The existence of such an undercurrent points to side-deals and vested interests being catered to. Here in Northern Ireland that's par for the course especially in such a sensitive area as this. A key tenet in the Good Friday Agreement, after much negotiating, was the early release of prisoners, from both sides of the community and many of whom killed indiscriminately for years during the Troubles.
Also a product of side deals and catering to vested interests, the GFA's early release scheme received a mixed welcome as well. Indeed, the repurcussions of this agreement are still being felt today with UK extradition proceedings for various former IRA men on the run being dropped in light of the fact this early release scheme will likely see them serve minimal amounts of time at Her Majesty's pleasure.
The jury is still out as to the whether this scheme has been a success. Whilst many believe it was an essential ingredient for the peace process the opprobrium it has created is now, in the outworkings of the GFA, proving troublesome.
The feeling of justice not being done over the death of a loved one is harrowing, and is a position which many families in Northern Ireland are in. However, as opponents of the early release scheme in the GFA know only too well and as Megrahi's release has highlighted, the feeling that justice has been reneged upon by the very people in charge of upholding it, is a betrayal that runs deep and one which lasts. The fact that it is done in the name of political expediency compounds such feeling still further.

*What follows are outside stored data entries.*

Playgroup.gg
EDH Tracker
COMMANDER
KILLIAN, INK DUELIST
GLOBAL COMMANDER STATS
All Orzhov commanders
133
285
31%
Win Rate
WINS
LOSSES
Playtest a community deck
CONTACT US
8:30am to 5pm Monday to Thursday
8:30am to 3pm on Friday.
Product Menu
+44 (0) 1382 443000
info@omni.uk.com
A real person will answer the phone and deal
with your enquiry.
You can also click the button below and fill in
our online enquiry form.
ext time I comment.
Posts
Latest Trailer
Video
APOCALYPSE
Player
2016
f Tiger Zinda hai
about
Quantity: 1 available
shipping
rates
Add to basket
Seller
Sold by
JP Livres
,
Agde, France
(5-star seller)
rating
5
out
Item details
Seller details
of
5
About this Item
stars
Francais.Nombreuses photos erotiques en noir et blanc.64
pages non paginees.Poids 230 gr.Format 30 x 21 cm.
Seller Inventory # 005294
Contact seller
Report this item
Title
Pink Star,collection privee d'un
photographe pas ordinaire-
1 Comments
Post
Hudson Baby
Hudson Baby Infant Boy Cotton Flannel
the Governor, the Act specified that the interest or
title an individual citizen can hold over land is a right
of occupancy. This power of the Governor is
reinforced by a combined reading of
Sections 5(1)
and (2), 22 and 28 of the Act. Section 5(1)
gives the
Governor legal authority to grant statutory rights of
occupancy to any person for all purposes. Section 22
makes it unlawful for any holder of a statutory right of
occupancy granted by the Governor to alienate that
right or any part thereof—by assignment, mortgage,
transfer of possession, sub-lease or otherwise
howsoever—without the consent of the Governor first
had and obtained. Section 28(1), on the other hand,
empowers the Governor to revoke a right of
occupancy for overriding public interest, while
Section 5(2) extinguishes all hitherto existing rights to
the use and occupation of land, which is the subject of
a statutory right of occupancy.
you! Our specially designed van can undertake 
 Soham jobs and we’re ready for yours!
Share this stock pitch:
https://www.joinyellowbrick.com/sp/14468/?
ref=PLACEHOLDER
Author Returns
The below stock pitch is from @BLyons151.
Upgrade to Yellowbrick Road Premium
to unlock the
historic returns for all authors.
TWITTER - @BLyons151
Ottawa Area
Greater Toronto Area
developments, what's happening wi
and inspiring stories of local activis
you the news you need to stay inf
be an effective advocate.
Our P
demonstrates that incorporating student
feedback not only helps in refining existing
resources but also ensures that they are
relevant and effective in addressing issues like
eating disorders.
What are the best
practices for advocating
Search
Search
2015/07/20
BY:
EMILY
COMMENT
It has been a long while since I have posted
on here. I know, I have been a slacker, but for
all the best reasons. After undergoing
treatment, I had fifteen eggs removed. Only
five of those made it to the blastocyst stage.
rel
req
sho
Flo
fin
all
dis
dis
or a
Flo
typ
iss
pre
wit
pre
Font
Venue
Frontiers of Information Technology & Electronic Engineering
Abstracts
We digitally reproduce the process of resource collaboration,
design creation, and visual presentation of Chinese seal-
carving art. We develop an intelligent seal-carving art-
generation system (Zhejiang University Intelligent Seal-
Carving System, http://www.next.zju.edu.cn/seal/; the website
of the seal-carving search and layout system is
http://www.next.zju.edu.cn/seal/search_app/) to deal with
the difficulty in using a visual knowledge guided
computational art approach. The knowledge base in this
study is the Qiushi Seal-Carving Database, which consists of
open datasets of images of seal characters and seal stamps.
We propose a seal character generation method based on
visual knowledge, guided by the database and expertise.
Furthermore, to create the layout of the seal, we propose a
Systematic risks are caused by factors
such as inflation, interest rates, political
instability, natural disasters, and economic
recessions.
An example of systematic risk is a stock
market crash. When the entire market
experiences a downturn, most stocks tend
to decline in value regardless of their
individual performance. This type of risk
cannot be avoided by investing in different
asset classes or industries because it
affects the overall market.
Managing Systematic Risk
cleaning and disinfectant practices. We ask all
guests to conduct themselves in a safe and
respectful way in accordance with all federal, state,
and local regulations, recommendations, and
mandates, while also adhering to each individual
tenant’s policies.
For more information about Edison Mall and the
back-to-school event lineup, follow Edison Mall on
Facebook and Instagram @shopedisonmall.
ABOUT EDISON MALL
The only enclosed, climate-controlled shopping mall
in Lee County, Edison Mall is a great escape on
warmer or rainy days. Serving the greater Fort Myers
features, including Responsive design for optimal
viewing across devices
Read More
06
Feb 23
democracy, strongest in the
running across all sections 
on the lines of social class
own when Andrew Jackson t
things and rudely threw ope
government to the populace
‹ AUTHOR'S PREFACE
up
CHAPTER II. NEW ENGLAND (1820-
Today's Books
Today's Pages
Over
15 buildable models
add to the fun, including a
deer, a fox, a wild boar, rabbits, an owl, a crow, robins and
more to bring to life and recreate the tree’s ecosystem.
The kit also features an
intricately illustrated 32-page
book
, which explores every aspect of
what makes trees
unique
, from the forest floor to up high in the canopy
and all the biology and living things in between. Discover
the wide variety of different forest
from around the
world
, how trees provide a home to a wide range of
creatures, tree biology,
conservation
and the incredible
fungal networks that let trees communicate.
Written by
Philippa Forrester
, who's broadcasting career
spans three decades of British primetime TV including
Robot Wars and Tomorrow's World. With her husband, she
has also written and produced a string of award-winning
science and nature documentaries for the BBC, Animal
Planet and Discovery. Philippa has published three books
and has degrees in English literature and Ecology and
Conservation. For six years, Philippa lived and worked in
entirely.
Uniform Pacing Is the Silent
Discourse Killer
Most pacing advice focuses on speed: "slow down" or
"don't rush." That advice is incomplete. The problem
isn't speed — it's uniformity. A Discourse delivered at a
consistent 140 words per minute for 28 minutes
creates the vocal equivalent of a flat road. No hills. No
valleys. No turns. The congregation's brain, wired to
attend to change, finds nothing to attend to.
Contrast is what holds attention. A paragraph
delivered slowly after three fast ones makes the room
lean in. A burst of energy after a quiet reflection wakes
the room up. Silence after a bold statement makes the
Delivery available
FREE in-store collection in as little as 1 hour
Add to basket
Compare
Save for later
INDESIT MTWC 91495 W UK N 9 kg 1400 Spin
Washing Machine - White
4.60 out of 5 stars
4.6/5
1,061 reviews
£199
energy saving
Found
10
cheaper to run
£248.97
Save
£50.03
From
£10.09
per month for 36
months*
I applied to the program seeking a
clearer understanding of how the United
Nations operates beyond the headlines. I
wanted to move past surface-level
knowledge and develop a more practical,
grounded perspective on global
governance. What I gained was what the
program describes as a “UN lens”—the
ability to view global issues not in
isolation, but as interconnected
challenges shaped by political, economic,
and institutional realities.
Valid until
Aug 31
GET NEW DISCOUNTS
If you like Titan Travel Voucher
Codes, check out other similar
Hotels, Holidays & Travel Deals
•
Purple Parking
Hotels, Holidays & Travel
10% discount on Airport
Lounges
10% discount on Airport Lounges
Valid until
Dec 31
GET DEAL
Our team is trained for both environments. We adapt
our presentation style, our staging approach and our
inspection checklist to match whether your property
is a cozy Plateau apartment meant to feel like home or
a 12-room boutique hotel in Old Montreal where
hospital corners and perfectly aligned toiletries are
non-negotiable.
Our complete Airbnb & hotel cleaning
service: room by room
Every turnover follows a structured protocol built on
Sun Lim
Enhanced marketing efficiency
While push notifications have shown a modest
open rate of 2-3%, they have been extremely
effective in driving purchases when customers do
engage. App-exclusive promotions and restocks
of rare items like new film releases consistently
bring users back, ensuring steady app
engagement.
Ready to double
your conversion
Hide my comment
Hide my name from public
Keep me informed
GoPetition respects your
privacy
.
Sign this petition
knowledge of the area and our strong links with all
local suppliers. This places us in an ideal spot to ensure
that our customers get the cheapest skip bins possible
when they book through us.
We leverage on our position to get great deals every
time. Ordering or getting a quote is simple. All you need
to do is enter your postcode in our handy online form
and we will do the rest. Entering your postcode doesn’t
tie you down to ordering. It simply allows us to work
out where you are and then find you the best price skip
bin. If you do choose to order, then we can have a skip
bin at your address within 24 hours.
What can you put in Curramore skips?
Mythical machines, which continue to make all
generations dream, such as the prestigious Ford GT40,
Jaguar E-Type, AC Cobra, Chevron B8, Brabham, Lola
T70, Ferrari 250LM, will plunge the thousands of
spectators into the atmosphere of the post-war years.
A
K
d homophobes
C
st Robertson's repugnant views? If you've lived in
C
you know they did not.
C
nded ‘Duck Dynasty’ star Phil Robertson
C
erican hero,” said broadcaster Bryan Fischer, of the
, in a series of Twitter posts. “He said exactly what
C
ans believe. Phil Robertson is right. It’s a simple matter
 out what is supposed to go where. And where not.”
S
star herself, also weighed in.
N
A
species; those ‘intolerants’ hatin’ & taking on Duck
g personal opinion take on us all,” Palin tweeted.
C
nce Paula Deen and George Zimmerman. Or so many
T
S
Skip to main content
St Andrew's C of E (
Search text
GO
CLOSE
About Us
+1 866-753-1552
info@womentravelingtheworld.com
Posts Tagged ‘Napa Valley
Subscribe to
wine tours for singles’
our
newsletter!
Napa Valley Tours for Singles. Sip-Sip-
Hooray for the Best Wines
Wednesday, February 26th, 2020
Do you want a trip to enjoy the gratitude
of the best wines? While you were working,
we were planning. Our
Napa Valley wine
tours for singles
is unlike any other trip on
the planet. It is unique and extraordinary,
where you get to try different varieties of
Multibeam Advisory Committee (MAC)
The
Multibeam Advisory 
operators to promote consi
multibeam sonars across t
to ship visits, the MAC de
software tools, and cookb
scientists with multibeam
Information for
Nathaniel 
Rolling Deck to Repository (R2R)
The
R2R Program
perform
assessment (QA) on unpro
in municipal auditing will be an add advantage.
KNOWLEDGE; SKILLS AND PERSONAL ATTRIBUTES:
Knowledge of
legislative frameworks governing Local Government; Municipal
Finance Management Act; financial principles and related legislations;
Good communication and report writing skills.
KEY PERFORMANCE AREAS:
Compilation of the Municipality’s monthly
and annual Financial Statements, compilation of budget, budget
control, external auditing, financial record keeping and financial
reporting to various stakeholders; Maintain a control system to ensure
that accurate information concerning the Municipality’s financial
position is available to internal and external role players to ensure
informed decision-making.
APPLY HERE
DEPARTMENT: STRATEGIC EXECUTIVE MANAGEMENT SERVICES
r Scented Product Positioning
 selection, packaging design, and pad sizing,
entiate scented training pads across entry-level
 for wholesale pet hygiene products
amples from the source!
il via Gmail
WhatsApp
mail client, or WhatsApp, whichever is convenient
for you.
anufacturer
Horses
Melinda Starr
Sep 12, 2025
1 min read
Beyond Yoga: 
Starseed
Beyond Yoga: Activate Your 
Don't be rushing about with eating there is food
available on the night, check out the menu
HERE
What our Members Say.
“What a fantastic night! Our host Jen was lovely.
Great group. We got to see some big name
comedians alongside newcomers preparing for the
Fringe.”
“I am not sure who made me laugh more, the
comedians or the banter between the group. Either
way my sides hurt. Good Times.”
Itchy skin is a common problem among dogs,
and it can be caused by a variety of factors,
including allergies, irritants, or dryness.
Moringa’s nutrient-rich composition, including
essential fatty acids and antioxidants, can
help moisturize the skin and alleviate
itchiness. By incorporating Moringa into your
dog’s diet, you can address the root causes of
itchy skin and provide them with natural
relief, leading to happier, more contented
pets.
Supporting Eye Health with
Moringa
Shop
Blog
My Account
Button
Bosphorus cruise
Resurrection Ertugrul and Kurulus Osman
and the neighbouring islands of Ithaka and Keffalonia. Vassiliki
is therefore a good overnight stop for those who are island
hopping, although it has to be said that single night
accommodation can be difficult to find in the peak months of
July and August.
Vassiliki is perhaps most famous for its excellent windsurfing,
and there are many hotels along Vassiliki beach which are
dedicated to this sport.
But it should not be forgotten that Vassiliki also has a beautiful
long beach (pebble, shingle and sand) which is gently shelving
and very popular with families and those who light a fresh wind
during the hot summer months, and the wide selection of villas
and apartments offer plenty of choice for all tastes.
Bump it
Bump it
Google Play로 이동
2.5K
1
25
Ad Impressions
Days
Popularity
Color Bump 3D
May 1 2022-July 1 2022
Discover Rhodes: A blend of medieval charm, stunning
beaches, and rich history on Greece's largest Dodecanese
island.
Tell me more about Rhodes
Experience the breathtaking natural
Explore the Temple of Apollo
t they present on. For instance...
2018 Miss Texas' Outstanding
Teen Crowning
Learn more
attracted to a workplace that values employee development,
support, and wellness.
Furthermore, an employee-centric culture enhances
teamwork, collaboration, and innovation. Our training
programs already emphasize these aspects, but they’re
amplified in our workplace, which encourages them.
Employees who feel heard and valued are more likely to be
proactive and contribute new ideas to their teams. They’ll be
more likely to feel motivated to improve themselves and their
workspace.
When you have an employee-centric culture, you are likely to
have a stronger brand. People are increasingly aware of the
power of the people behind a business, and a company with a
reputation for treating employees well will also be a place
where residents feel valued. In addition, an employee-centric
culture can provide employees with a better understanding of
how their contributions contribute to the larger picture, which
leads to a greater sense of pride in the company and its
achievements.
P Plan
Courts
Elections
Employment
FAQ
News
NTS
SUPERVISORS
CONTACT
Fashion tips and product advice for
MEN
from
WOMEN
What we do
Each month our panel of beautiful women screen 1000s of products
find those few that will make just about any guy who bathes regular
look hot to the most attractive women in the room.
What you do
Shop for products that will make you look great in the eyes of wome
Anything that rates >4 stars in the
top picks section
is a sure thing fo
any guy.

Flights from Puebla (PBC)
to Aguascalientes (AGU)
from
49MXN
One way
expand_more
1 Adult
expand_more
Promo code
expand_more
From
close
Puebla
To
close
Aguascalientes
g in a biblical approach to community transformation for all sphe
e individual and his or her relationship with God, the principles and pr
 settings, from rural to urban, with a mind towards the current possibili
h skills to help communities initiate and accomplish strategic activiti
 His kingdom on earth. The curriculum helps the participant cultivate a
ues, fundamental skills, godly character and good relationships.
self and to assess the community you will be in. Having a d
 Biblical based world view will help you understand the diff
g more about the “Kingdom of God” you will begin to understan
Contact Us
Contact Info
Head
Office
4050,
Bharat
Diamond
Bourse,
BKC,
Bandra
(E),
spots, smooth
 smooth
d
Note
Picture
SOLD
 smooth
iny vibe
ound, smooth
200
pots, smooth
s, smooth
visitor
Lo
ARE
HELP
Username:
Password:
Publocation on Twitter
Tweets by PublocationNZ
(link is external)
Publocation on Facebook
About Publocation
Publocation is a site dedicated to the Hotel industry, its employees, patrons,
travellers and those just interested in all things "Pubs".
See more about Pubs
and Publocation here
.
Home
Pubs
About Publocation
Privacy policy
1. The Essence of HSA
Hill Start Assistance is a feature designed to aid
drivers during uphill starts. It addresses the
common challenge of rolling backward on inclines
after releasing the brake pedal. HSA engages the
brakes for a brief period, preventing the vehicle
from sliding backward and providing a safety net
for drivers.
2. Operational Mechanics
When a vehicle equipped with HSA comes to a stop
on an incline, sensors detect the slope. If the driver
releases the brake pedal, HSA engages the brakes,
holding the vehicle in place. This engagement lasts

This sense of betrayal is a severe obstacle to present day Northern Ireland, and one which our future justice minister will have to wrestle with on a daily basis. Will Westminster remain as tight lipped as they did over Megrahi in face of difficult justice issues our administration has to deal with? A cutting of the apron strings and the evident pressure on MacAskill in recent days will hardly have the Alliance party salivating at the prospect of heading this future devolved ministry.
Concepts of justice in post conflict societies and after major acts of terror such as Lockerbie and the Omagh bombing, are not as clear cut as our future justice minister would like. They involve notions of right and wrong, forgiveness and closure. These notions cannot be neatly box ticked in a charged society like the north of Ireland steeped as it is in political acts of violence and all the blurring of moral concepts that accompanies this.
The trouble with 'justice,' is that by it's very nature it can have many guises and a fluid definition but it is also clear cut in the eye of the beholder. Thus American families are outraged by Megrahi's freedom just as British families are in the main, at peace with it. Thus some agreed with the early release of prisoners under the GFA, and some to this day, pursue criminal convictions of former paramilitaries.
Creative ambiguity is often used as a description of the fudging in parts of the peace process here. If the lesson from Lockerbie is anything to go by, we can look forward to some more of this when it comes to Norhern Ireland's new 'Justice' Minister.
UPDATE: So Brown's government has saw fit to strongly condemn the hero's welcome Megrahi received through a statement from Foreign minister David Miliband...but still silence on his actual release. Good timing Gordon, political manouevering if ever I saw it.